Now, enough of my lame life story, here's my real question: How do I convince my friends (who are in a band) that I'm good enough to play with them?
Their lead guitarist is pretty much a god, but he lives in another city, so he's not around much anymore. Their rhythm guitarist is someone who I'm pretty much on the same level with.. He has embraced the idea of adding a third guitarist to the band, and I want to join mostly to contribute to their success, write songs with them and overall, just to be in a band. But how do I convince the rest of the members to think the same way? Without actually explicitly saying so.
Much thanks in advance,
Don't think it's unusual or anything if members of a band are resistant to the idea of adding a third guitarist. It's a pretty unnecessary addition. And yeah, if buddy from out of town quits, then they might be more receptive to your begging to be a member. But otherwise, they might see you as a weird, desperate sycophant trying to attach your sucker pads onto their pale underbellies.
You might want to think about what you're doing. From your point of view, you want a place in the band, and you think you're good enough to play. From their point of view, they aren't looking for a guitarist. They're not hiring.
So I guess you guys won't be seeing eye to eye.
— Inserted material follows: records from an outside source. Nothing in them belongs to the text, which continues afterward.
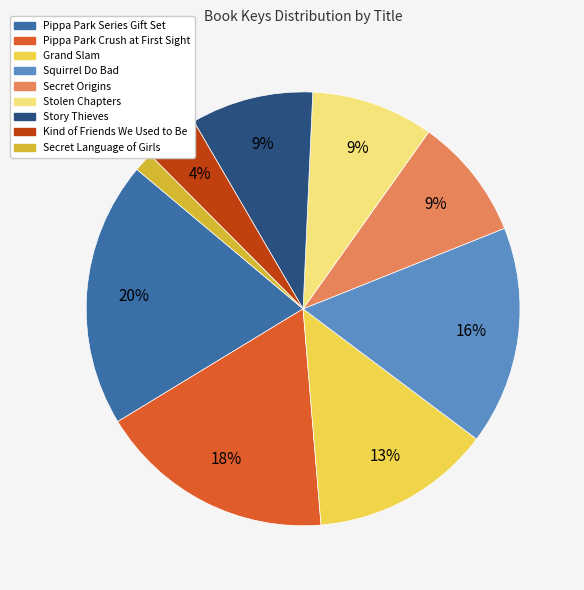

Which slice is the largest?

Pippa Park Series Gift Set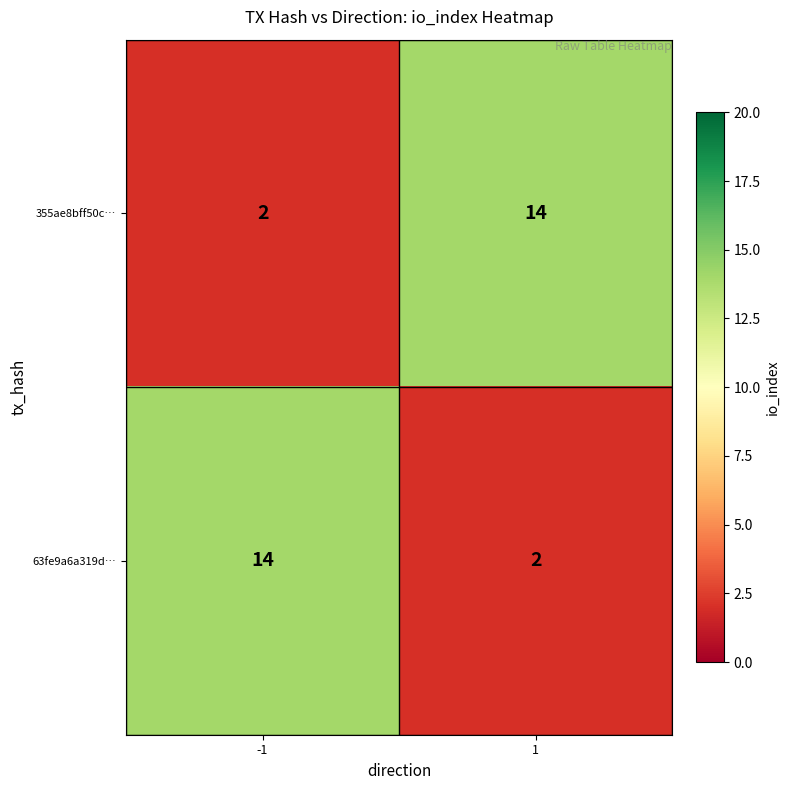

What is the spread (max minus min) of values at -1?

12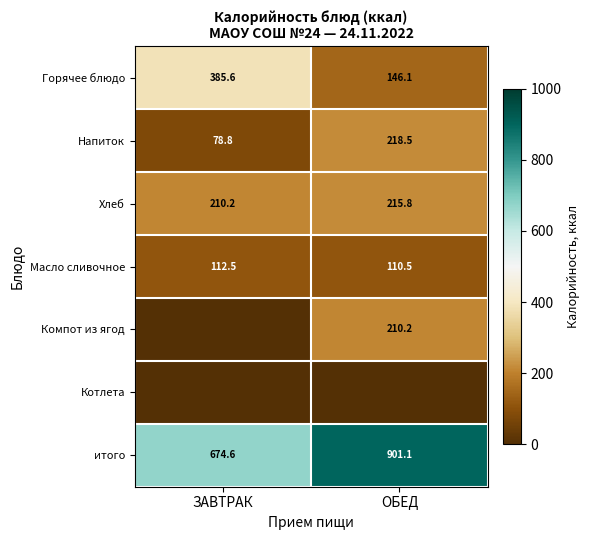

What is the average value of the итого series?

787.9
And maybe they will let you join, but if it was me, I'd stop asking, at least until they need a guitarist. I'd focus instead on finding someone else interested in playing. It sucks that you might have to meet new people instead of playing with your friends, but there are advantages to meeting new people. Sometimes they know chicks. And they might play in your band, too.
If that seems too intimidating, you might just cool it for a while and tell everyone that you've got a new band, even if you don't. Make up a name, draw gig posters for made-up shows in faraway towns, pretend things are going really well. That might be fun for a while.
|Dear Van Hammersmith,
How do you come up with good band names? I am playing for a band which doses not have a name yet and none of us can come up with any names. Do you have any suggestions? We play stuff like AC/DC and Motley Crue. Your help with this will be much appreciated.
- Navid Ansari.|
I agonized for a long time over what to tell you, N-Pac. otherwise I would have answered this one a month ago. I mean, what formula could there be? What simple play of words can make a name sound good or bad?
There are clever names and stupid names, but there wasn't always a way to tell why a name sounded good or bad. And then I realized that it was rarely the name itself that makes it sound cool, but my perception of whether or not the band the name represented was cool.
If a band sucks, people will think the name is stupid. They'll think everything about the band is stupid. If, however, your show is completely superpimp, your name will sound clever.
Unless of course the name you choose really is just plain stupid. Don't try to get too clever, is all I can suggest. No puns. "The Beatles." Ugh. I get it. "Beat." Like, music beat, Beatles. So clever. Just awful.
How stupid does "Pink Floyd" sound? "Cheap Trick"? "Simple Minds"? "Men Without Hats"?
Don't worry. Just try to pick something that doesn't sound too stupid and focus on your sound. A great name can't make you succeed. Just pick something and work on putting on a great show.
And don't call yourselves "The Rainbow Butt Monkeys." That's not a winning name. It's been proven.